Thanks! Let me know if you need any help or have questions.

Could you, please, move your code through formatting and other tools. Coding guideline are really terrible.

 

Some of your license terms are extremely off-putting:

Quote

Esenthel Engine code/algorithms/designs may NOT be used for development/improvement of other Game Engines. You may NOT browse Esenthel Engine source code if you work on improving other Game Engines, in that case you may only compile it with the included tool and work with the compiled binary version of Esenthel Engine.

Troubling, likely an enforcement nightmare, and I suspect not defensible in court though IANAL. Definitely enough to steer people away, though.

Yes it's extremely off-putting for people who want to take stuff out from Esenthel engine and put it into other game engines. But Esenthel wasn't built for that purpose. 

Esenthel was built so people can use it to make games and applications, and for that purpose it's extremely generous, you can use it for free without any royalties or any attribution either. 
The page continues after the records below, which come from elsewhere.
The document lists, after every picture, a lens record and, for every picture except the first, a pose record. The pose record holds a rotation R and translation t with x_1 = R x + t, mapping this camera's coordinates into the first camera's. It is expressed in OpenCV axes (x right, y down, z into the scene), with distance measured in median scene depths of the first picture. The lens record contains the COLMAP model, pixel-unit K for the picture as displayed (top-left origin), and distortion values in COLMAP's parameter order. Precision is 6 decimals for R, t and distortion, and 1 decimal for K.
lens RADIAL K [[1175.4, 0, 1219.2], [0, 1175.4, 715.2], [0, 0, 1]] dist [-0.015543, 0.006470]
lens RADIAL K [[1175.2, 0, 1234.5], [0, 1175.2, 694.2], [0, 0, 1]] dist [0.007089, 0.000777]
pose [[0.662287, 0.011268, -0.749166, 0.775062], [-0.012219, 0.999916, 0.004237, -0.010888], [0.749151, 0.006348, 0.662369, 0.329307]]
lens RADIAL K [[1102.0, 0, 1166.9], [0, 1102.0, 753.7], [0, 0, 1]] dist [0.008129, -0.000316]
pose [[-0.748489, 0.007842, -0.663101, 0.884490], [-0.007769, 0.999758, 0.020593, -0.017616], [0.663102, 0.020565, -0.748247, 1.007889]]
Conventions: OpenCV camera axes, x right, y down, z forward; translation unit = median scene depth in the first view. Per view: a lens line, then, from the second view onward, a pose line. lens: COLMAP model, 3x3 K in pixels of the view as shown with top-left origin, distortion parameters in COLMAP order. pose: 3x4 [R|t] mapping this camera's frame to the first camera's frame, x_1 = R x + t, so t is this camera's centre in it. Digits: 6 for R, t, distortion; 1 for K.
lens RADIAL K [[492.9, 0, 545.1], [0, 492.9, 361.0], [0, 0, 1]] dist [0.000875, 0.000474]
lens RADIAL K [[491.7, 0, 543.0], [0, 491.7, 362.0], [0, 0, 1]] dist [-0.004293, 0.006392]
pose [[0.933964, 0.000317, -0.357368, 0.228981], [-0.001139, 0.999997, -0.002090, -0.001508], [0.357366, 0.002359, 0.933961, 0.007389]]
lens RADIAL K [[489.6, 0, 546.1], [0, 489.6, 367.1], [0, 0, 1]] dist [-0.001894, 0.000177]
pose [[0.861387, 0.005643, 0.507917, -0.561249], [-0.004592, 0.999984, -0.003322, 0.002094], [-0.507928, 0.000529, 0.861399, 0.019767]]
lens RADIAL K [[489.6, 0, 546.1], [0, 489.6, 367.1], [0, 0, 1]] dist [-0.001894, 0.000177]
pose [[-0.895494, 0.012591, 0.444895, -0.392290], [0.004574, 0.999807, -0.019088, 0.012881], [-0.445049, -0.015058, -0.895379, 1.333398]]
I don't want someone copying my codes and turn it into their own competing product. Game engine market is already highly competitive. To me I see it as normal copyright protection. If you're aware of a better protection system, feel free to let me know. Thanks 

21 hours ago, JTippetts said:

Troubling, likely an enforcement nightmare, and I suspect not defensible in court though IANAL.

@JTippetts @esenthel So, from experience as I've talked something similar with my lawyer, who is my friend, in the past (and this counts for Czech Republic - which will be similar, but not necessarily the same, in other EU countries, yet it will differ a lot compared to USA). If your code is open source available, then:

  • If somebody upgrades his engine based on the source he read in yours (which is at this point public knowledge), but by creating new source, even similar, you have no chance winning the process (i.e. he doesn't copy the actual source code, but he may copy your ideas - this is perfectly legal here).

    Defendant would base defense on fact, that he learned from public knowledge to create new product from scratch. There is no way how to prevent this when your source code is public knowledge. A public knowledge is open source software according to Czech law, no matter what license you put on it.

    Also, as Czech Patent Office does not allow patenting of software, algorithms, math methods, not even your know-how (and many many more can't be patented at all) - so even if you would fill patents in your country, by not blocking Czech Republic from accessing it - you added it into 'public knowledge' here (so physical people (people) or juristic people (companies) registered here can use it as source of knowledge.
     
  • If somebody straight copies major parts of your source into their, then you may have high chance of winning the process (depending on judge and court, the result may differ though - so you're not having 100% chance of winning here). This is standard license infringement.

Either way you will get a note that if you don't want your code to become public knowledge, you shouldn't have moved it into public domain at all.

My current blog on programming, linux and stuff - http://gameprogrammerdiary.blogspot.com

22 hours ago, esenthel said:

I don't want someone copying my codes and turn it into their own competing product. Game engine market is already highly competitive. To me I see it as normal copyright protection.

Copying code is a copyright infringement. Attempting to prevent someone from browsing your source code if they have ever developed on another engine is not normal copyright protection. Quite far from it, actually. Essentially, anyone who has ever worked on an engine (their own, or others) is putting themselves in danger of having you sue them simply for visiting your github link. While such a suit is unlikely to succeed, and could eventually backfire back on yourself, it could still be expensive for the defendant, so on that grounds alone I would highly recommend people steer clear of this mess.